Instructions for the task:
Please update the rows below, from the start through the line containing "പ്രിയങ്കരരായ", by replacing "Transcribe" with "Copy" and leaving everything else unchanged. Return only those lines.

========================================================================

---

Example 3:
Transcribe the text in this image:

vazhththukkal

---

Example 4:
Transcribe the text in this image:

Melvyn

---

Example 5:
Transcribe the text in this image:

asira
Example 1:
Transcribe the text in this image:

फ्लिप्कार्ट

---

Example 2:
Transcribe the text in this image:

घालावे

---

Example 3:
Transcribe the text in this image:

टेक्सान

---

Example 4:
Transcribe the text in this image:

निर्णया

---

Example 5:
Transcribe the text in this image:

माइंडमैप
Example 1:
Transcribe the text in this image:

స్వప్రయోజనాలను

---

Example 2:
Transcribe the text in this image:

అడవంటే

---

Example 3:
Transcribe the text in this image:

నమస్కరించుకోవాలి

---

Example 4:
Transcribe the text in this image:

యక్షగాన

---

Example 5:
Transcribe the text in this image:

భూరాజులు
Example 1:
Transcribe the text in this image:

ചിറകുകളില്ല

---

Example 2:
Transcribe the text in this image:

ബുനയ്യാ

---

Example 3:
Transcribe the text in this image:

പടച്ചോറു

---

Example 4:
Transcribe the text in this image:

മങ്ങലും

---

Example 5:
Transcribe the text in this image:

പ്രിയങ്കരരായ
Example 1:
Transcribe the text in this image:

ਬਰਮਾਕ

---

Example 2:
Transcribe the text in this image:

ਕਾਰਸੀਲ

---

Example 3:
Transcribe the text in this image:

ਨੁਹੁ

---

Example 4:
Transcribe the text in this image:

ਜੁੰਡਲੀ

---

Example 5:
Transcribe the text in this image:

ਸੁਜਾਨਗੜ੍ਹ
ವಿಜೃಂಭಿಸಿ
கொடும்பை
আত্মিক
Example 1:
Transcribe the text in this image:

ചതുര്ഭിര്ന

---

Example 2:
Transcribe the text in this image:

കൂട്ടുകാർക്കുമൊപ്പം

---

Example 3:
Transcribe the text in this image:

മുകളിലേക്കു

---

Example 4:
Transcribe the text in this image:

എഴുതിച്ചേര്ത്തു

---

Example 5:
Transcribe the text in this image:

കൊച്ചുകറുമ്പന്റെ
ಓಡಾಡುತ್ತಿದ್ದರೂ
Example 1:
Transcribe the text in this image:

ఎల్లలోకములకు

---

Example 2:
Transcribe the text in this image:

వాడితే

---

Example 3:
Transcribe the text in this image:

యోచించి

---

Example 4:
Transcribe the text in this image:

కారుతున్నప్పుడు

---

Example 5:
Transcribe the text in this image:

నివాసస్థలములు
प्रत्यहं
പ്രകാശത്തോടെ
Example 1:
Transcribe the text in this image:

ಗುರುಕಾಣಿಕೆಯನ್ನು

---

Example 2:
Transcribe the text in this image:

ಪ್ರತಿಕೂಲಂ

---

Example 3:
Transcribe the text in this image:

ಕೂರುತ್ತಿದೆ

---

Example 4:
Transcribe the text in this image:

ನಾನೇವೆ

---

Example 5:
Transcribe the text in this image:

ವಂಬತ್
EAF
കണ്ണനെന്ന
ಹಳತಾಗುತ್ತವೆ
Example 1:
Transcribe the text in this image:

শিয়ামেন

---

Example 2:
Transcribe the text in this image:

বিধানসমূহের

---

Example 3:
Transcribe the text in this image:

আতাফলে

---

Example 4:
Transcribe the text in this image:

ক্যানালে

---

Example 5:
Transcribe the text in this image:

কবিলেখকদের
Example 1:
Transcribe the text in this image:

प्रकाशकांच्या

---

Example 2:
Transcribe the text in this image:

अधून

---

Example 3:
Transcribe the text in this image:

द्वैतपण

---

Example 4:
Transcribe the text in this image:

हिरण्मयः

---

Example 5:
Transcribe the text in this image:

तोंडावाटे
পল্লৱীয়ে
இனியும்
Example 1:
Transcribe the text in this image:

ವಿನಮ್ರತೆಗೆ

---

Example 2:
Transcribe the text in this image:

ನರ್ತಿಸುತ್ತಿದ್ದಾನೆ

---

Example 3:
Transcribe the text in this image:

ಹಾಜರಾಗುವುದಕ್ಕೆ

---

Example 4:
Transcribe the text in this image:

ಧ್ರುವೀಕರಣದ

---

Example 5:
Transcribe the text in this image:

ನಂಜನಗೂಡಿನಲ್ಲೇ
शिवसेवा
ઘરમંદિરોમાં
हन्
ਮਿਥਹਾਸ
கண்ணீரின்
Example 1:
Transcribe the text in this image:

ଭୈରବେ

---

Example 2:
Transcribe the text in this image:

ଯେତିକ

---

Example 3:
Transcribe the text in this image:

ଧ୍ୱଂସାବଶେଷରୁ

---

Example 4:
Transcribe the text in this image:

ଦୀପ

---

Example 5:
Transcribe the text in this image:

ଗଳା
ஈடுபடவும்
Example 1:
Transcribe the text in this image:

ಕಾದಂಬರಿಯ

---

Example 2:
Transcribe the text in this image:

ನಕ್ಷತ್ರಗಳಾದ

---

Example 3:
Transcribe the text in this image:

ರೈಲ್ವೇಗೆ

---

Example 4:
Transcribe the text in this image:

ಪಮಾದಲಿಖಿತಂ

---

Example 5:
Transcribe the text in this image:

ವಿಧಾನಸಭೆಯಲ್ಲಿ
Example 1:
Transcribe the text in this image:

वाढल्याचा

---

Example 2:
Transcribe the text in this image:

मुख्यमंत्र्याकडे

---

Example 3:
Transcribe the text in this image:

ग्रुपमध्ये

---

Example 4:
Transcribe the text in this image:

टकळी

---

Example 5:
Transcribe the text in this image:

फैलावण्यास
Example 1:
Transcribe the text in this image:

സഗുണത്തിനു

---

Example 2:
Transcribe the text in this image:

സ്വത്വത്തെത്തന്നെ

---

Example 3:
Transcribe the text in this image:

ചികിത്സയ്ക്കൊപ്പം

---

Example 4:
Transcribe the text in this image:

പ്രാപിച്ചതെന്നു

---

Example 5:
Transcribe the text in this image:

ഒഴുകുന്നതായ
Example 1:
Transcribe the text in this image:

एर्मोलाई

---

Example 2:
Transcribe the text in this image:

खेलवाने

========================================================================

Task output:
---

Example 3:
Copy the text in this image:

vazhththukkal

---

Example 4:
Copy the text in this image:

Melvyn

---

Example 5:
Copy the text in this image:

asira
Example 1:
Copy the text in this image:

फ्लिप्कार्ट

---

Example 2:
Copy the text in this image:

घालावे

---

Example 3:
Copy the text in this image:

टेक्सान

---

Example 4:
Copy the text in this image:

निर्णया

---

Example 5:
Copy the text in this image:

माइंडमैप
Example 1:
Copy the text in this image:

స్వప్రయోజనాలను

---

Example 2:
Copy the text in this image:

అడవంటే

---

Example 3:
Copy the text in this image:

నమస్కరించుకోవాలి

---

Example 4:
Copy the text in this image:

యక్షగాన

---

Example 5:
Copy the text in this image:

భూరాజులు
Example 1:
Copy the text in this image:

ചിറകുകളില്ല

---

Example 2:
Copy the text in this image:

ബുനയ്യാ

---

Example 3:
Copy the text in this image:

പടച്ചോറു

---

Example 4:
Copy the text in this image:

മങ്ങലും

---

Example 5:
Copy the text in this image:

പ്രിയങ്കരരായ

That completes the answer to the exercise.